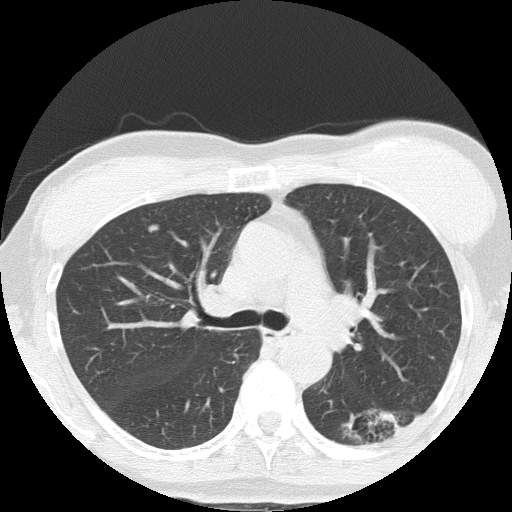
Chest CT (low-dose screening protocol), one axial image. Third screening round (two years after baseline). Lung window (W 1500 / L -600 HU). 2 mm slice thickness. Slice 57 of 152 in the series. 512 × 512 image matrix, field of view 308 × 308 mm. Female, age 64 years at enrolment. Former smoker at enrolment.
- Lesion marked by an expert reader, bounding box [x1, y1, x2, y2] px = [345, 387, 431, 455].
- The screening reader recorded 3 non-calcified nodules or masses ≥4 mm on this exam (right upper lobe, left lower lobe, right middle lobe); which of them this box marks is not recorded.
- Official screen result: positive, other.
- Later outcome: lung cancer diagnosed 212 days after this screen — adenocarcinoma, NOS, left lower lobe, moderately differentiated (G2), stage IA (AJCC 6th edition), 17 mm at pathology.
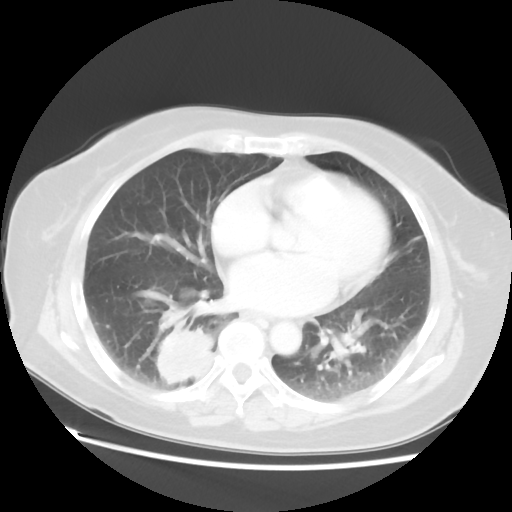
Chest CT, one axial slice. Slice 25 of 52 in the series (ordered by position). 120 kVp. Lung window (W 1500 / L -600 HU). 512 × 512 image matrix, field of view 356 × 356 mm. Patient: female, 69 years. Case-level facts recorded for this patient, not image findings: clinical TNM (as recorded): T2 N1 M1a.
Structures marked on this image (rectangle marked by the reading radiologist):
- lung tumour (recorded histology: adenocarcinoma): box from (x=155, y=324) to (x=213, y=388) px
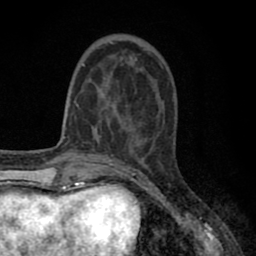
Breast MRI (dynamic contrast-enhanced), one axial slice. Position 23 of 80 along the scan axis. Cropped to one breast. Dynamic contrast-enhanced series, time point 2 of 8 at this slice position (early post-contrast). 1.5 T. TE 2.7 ms, TR 6.3 ms. 256 × 256 image matrix, field of view 155 × 155 mm. Female patient.
Outlined on this slice (semi-automatically segmented with operator editing):
- enhancing-tissue mask used for the functional tumour volume (all voxels passing the contrast-enhancement thresholds inside the analysis volume; usually the tumour): bounding box (x1, y1, x2, y2) in pixels: (77, 42, 150, 127)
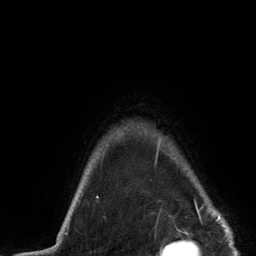
Breast MRI (dynamic contrast-enhanced), one axial slice; slice 116 of 134 in the series (ordered by position); cropped to one breast; dynamic contrast-enhanced series, time point 2 of 6 at this slice position (early post-contrast); 3 T; TE 2.8 ms, TR 7.3 ms; 1.2 mm slice thickness; 256 × 256 image matrix, field of view 180 × 180 mm. Female patient.
Structures marked on this image (semi-automatic segmentation, software-assisted and operator-edited):
- enhancing-tissue mask used for the functional tumour volume (all voxels passing the contrast-enhancement thresholds inside the analysis volume; usually the tumour): bounding box [x1, y1, x2, y2] px = [157, 139, 221, 217]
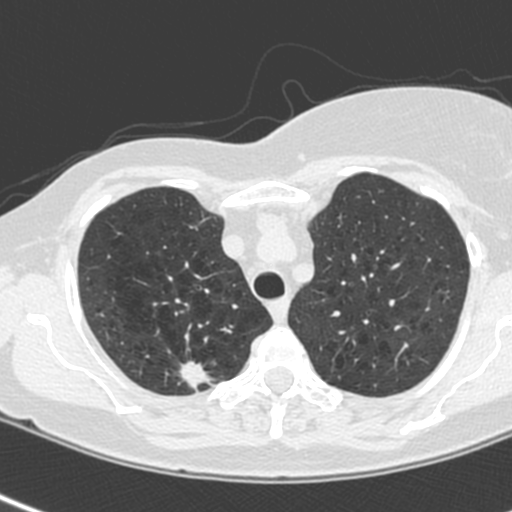
Low-dose screening chest CT, axial slice. First (baseline) screen. Lung window (W 1500 / L -600 HU). 1.3 mm slice thickness. Female participant, aged 64 years at enrolment. Current smoker at enrolment.
Expert reader's lesion annotation, box from (x=166, y=354) to (x=221, y=404) px. The exam's reader record, not a measurement of the box and not confirmed to be the same lesion: non-calcified nodule or mass ≥4 mm, right upper lobe, 13 × 10 mm, spiculated (stellate) margins, soft tissue attenuation. Official screen result: positive, change unspecified: nodule(s) >= 4 mm or enlarging nodule(s), mass(es), or other non-specific abnormalities suspicious for lung cancer. Lung cancer was diagnosed 21 days after this screen: adenocarcinoma, NOS, right upper lobe, poorly differentiated (G3), stage IIIB (AJCC 6th edition), 20 mm at pathology.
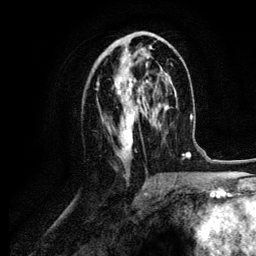
Breast MRI (dynamic contrast-enhanced), one axial slice. Position 51 of 134 along the scan axis. Cropped to one breast. Dynamic contrast-enhanced series, time point 2 of 6 at this slice position (early post-contrast). 3 T. TE 4.2 ms, TR 7.9 ms. 256 × 256 image matrix. Female patient.
Outlined on this slice (semi-automatic segmentation, software-assisted and operator-edited):
- enhancing-tissue mask used for the functional tumour volume (all voxels passing the contrast-enhancement thresholds inside the analysis volume; usually the tumour): bounding box <96,37,153,161> (left, top, right, bottom; pixels)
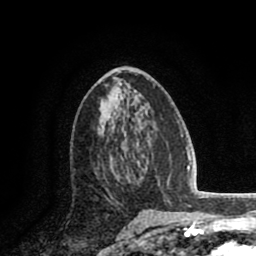
Breast MRI (dynamic contrast-enhanced), one axial slice. Slice 43 of 80 in the series (ordered by position). Cropped to one breast. Dynamic contrast-enhanced series, time point 2 of 8 at this slice position (early post-contrast). 1.5 T. TE 2.6 ms, TR 5.8 ms. 256 × 256 image matrix. Female patient.
Outlined on this slice (semi-automatically segmented with operator editing):
- enhancing-tissue mask used for the functional tumour volume (all voxels passing the contrast-enhancement thresholds inside the analysis volume; usually the tumour): box from (x=104, y=157) to (x=128, y=201) px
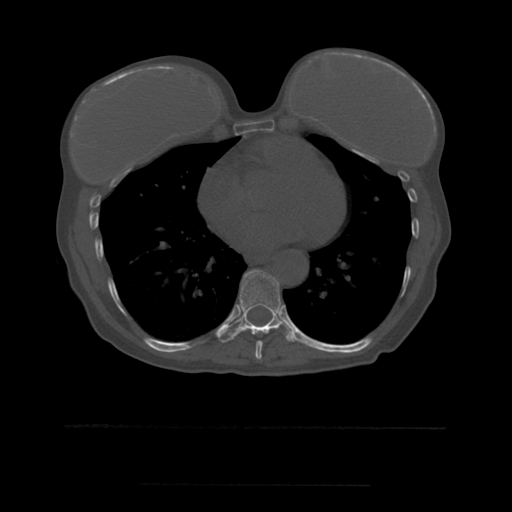
CT including the spine, one axial slice. Position 327 of 544 along the scan axis. Bone window (W 1800 / L 400 HU). 512 × 512 image matrix, field of view 350 × 350 mm. Patient age 58 years. Case-level facts recorded for this patient, not image findings: primary cancer: lung.
Outlined on this slice (semi-automatic segmentation, software-assisted and operator-edited):
- T8 vertebra: bounding box (x1, y1, x2, y2) in pixels: (247, 329, 270, 360)
- T9 vertebra: (216, 270, 299, 343)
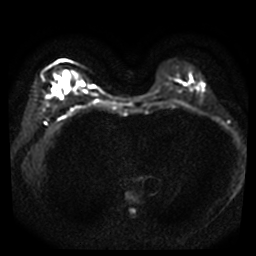
Breast MRI, one axial slice. Slice 16 of 40 in the series (ordered by position). Diffusion-weighted series; image 2 of 4 stored at this slice position (different b-values; order by instance number). 3 T. 5 mm slice thickness. 256 × 256 image matrix, field of view 320 × 320 mm. Female patient.
Annotated regions visible in this slice (expert manual segmentation):
- tumour on diffusion-weighted imaging: bounding box (x1, y1, x2, y2) in pixels: (61, 78, 66, 83)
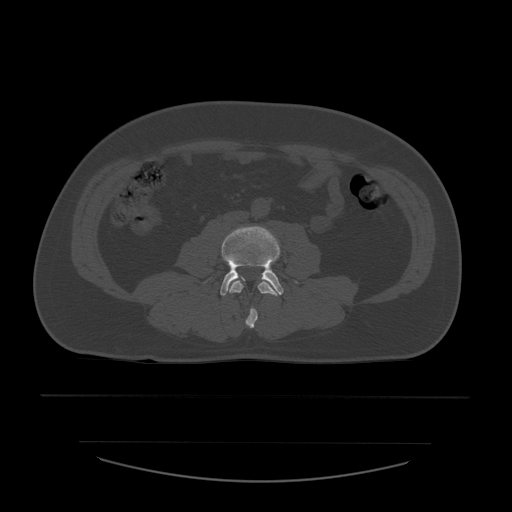
CT including the spine, one axial slice. Slice 157 of 532 in the series (ordered by position). 120 kVp. Bone window (W 1800 / L 400 HU). 1.25 mm slice thickness. 512 × 512 image matrix. Patient age 44 years. From the clinical record (not read from this slice): primary cancer: soft tissue sarcoma.
Outlined on this slice (semi-automatic segmentation, software-assisted and operator-edited):
- L3 vertebra: bounding box (x1, y1, x2, y2) in pixels: (229, 280, 280, 329)
- L4 vertebra: (220, 227, 284, 296)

- [What you should do]:
Once the pictures are removed, set down what remains of the entries above exactly.

- [Response]:
Chest CT (low-dose screening protocol), one axial image. Third screening round (two years after baseline). Lung window (W 1500 / L -600 HU). 2 mm slice thickness. Slice 57 of 152 in the series. 512 × 512 image matrix, field of view 308 × 308 mm. Female, age 64 years at enrolment. Former smoker at enrolment.
- Lesion marked by an expert reader, bounding box [x1, y1, x2, y2] px = [345, 387, 431, 455].
- The screening reader recorded 3 non-calcified nodules or masses ≥4 mm on this exam (right upper lobe, left lower lobe, right middle lobe); which of them this box marks is not recorded.
- Official screen result: positive, other.
- Later outcome: lung cancer diagnosed 212 days after this screen — adenocarcinoma, NOS, left lower lobe, moderately differentiated (G2), stage IA (AJCC 6th edition), 17 mm at pathology.
Chest CT, one axial slice. Slice 25 of 52 in the series (ordered by position). 120 kVp. Lung window (W 1500 / L -600 HU). 512 × 512 image matrix, field of view 356 × 356 mm. Patient: female, 69 years. Case-level facts recorded for this patient, not image findings: clinical TNM (as recorded): T2 N1 M1a.
Structures marked on this image (rectangle marked by the reading radiologist):
- lung tumour (recorded histology: adenocarcinoma): box from (x=155, y=324) to (x=213, y=388) px
Breast MRI (dynamic contrast-enhanced), one axial slice. Position 23 of 80 along the scan axis. Cropped to one breast. Dynamic contrast-enhanced series, time point 2 of 8 at this slice position (early post-contrast). 1.5 T. TE 2.7 ms, TR 6.3 ms. 256 × 256 image matrix, field of view 155 × 155 mm. Female patient.
Outlined on this slice (semi-automatically segmented with operator editing):
- enhancing-tissue mask used for the functional tumour volume (all voxels passing the contrast-enhancement thresholds inside the analysis volume; usually the tumour): bounding box (x1, y1, x2, y2) in pixels: (77, 42, 150, 127)
Breast MRI (dynamic contrast-enhanced), one axial slice; slice 116 of 134 in the series (ordered by position); cropped to one breast; dynamic contrast-enhanced series, time point 2 of 6 at this slice position (early post-contrast); 3 T; TE 2.8 ms, TR 7.3 ms; 1.2 mm slice thickness; 256 × 256 image matrix, field of view 180 × 180 mm. Female patient.
Structures marked on this image (semi-automatic segmentation, software-assisted and operator-edited):
- enhancing-tissue mask used for the functional tumour volume (all voxels passing the contrast-enhancement thresholds inside the analysis volume; usually the tumour): bounding box [x1, y1, x2, y2] px = [157, 139, 221, 217]
Low-dose screening chest CT, axial slice. First (baseline) screen. Lung window (W 1500 / L -600 HU). 1.3 mm slice thickness. Female participant, aged 64 years at enrolment. Current smoker at enrolment.
Expert reader's lesion annotation, box from (x=166, y=354) to (x=221, y=404) px. The exam's reader record, not a measurement of the box and not confirmed to be the same lesion: non-calcified nodule or mass ≥4 mm, right upper lobe, 13 × 10 mm, spiculated (stellate) margins, soft tissue attenuation. Official screen result: positive, change unspecified: nodule(s) >= 4 mm or enlarging nodule(s), mass(es), or other non-specific abnormalities suspicious for lung cancer. Lung cancer was diagnosed 21 days after this screen: adenocarcinoma, NOS, right upper lobe, poorly differentiated (G3), stage IIIB (AJCC 6th edition), 20 mm at pathology.
Breast MRI (dynamic contrast-enhanced), one axial slice. Position 51 of 134 along the scan axis. Cropped to one breast. Dynamic contrast-enhanced series, time point 2 of 6 at this slice position (early post-contrast). 3 T. TE 4.2 ms, TR 7.9 ms. 256 × 256 image matrix. Female patient.
Outlined on this slice (semi-automatic segmentation, software-assisted and operator-edited):
- enhancing-tissue mask used for the functional tumour volume (all voxels passing the contrast-enhancement thresholds inside the analysis volume; usually the tumour): bounding box <96,37,153,161> (left, top, right, bottom; pixels)
Breast MRI (dynamic contrast-enhanced), one axial slice. Slice 43 of 80 in the series (ordered by position). Cropped to one breast. Dynamic contrast-enhanced series, time point 2 of 8 at this slice position (early post-contrast). 1.5 T. TE 2.6 ms, TR 5.8 ms. 256 × 256 image matrix. Female patient.
Outlined on this slice (semi-automatically segmented with operator editing):
- enhancing-tissue mask used for the functional tumour volume (all voxels passing the contrast-enhancement thresholds inside the analysis volume; usually the tumour): box from (x=104, y=157) to (x=128, y=201) px
CT including the spine, one axial slice. Position 327 of 544 along the scan axis. Bone window (W 1800 / L 400 HU). 512 × 512 image matrix, field of view 350 × 350 mm. Patient age 58 years. Case-level facts recorded for this patient, not image findings: primary cancer: lung.
Outlined on this slice (semi-automatic segmentation, software-assisted and operator-edited):
- T8 vertebra: bounding box (x1, y1, x2, y2) in pixels: (247, 329, 270, 360)
- T9 vertebra: (216, 270, 299, 343)
Breast MRI, one axial slice. Slice 16 of 40 in the series (ordered by position). Diffusion-weighted series; image 2 of 4 stored at this slice position (different b-values; order by instance number). 3 T. 5 mm slice thickness. 256 × 256 image matrix, field of view 320 × 320 mm. Female patient.
Annotated regions visible in this slice (expert manual segmentation):
- tumour on diffusion-weighted imaging: bounding box (x1, y1, x2, y2) in pixels: (61, 78, 66, 83)
CT including the spine, one axial slice. Slice 157 of 532 in the series (ordered by position). 120 kVp. Bone window (W 1800 / L 400 HU). 1.25 mm slice thickness. 512 × 512 image matrix. Patient age 44 years. From the clinical record (not read from this slice): primary cancer: soft tissue sarcoma.
Outlined on this slice (semi-automatic segmentation, software-assisted and operator-edited):
- L3 vertebra: bounding box (x1, y1, x2, y2) in pixels: (229, 280, 280, 329)
- L4 vertebra: (220, 227, 284, 296)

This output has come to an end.